WASHINGTON Dec 25 The U.S. Environmental
Protection Agency was criticized in an internal report for
dropping charges that Range Resources Corp was polluting
drinking water while "fracking" for natural gas.
Range is using the hydraulic fracturing technique in Parker
County, Texas where one homeowner complained in August 2010 that
he could set his drinking water on fire.
Six U.S. senators had asked the agency's internal watchdog -
the Office of the Inspector General - to evaluate a 2012
decision to drop an order that had forced Range to provide
drinking water to residents, and stop contamination.
The EPA withdrew its order in March of that year after legal
action by the company.
That decision was in line with its own rules, the report
said, but the agency should have been tougher with the company,
and more critical of the data it used.
Tests of 20 wells near the drilling site should have been
conducted more broadly, and the EPA should have gone to greater
lengths to make sure it trusted Range's data.

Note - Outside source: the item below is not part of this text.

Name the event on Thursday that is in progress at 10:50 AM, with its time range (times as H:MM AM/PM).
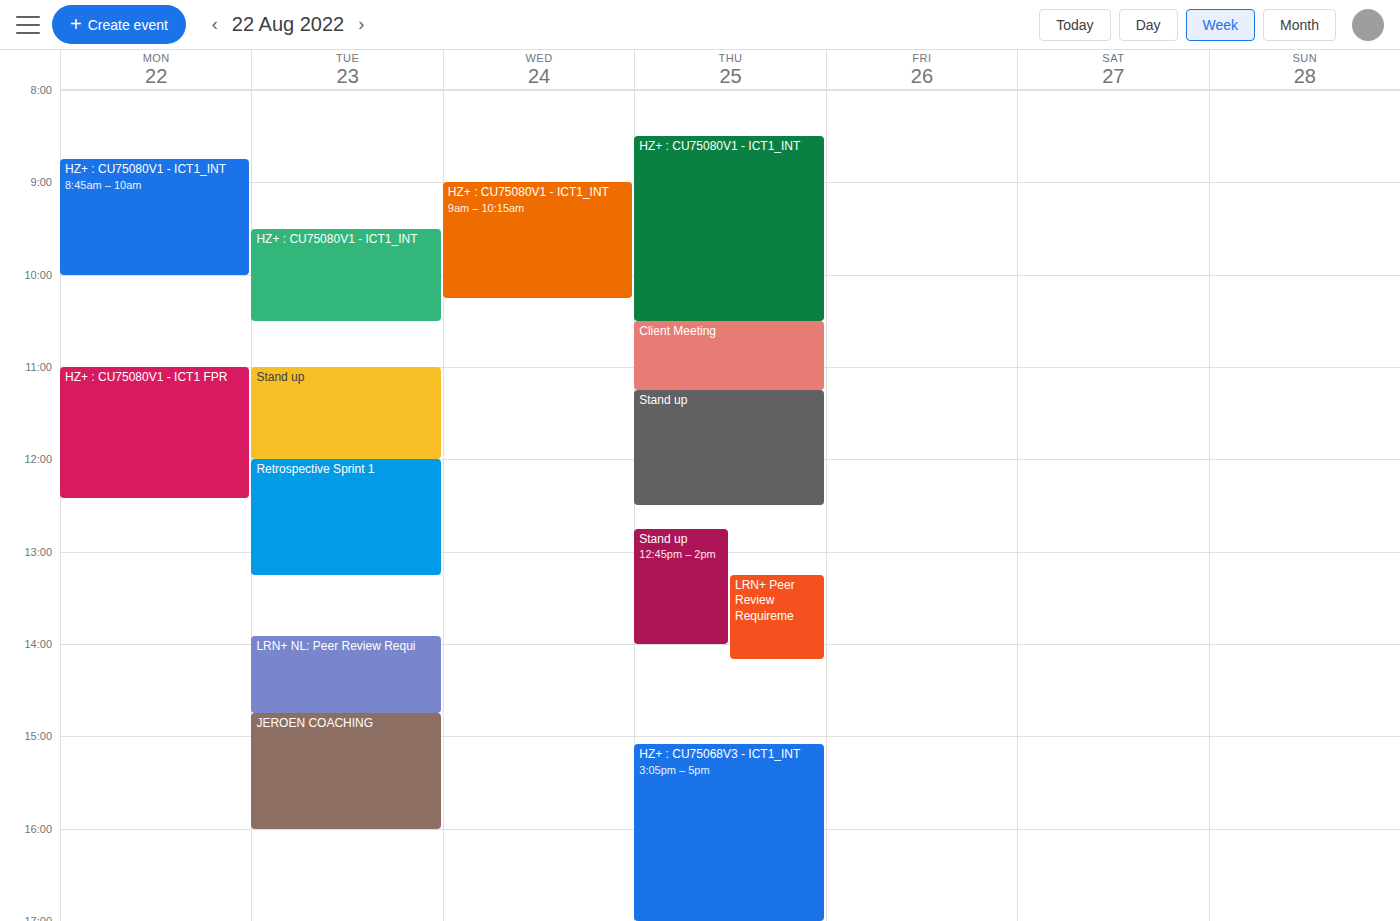
"Client Meeting", 10:30 AM to 11:15 AM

The report issued a number of formal recommendations for the
agency which the EPA has already agreed to act upon them.
"The EPA agreed with and provided corrective actions that
address our recommendations. All recommendations are resolved
with corrective actions underway," the report said.
In fracking, companies blast large amounts of sand and water
laced with chemicals underground to free oil and natural gas.
Environmentalists say this can pollute water and air.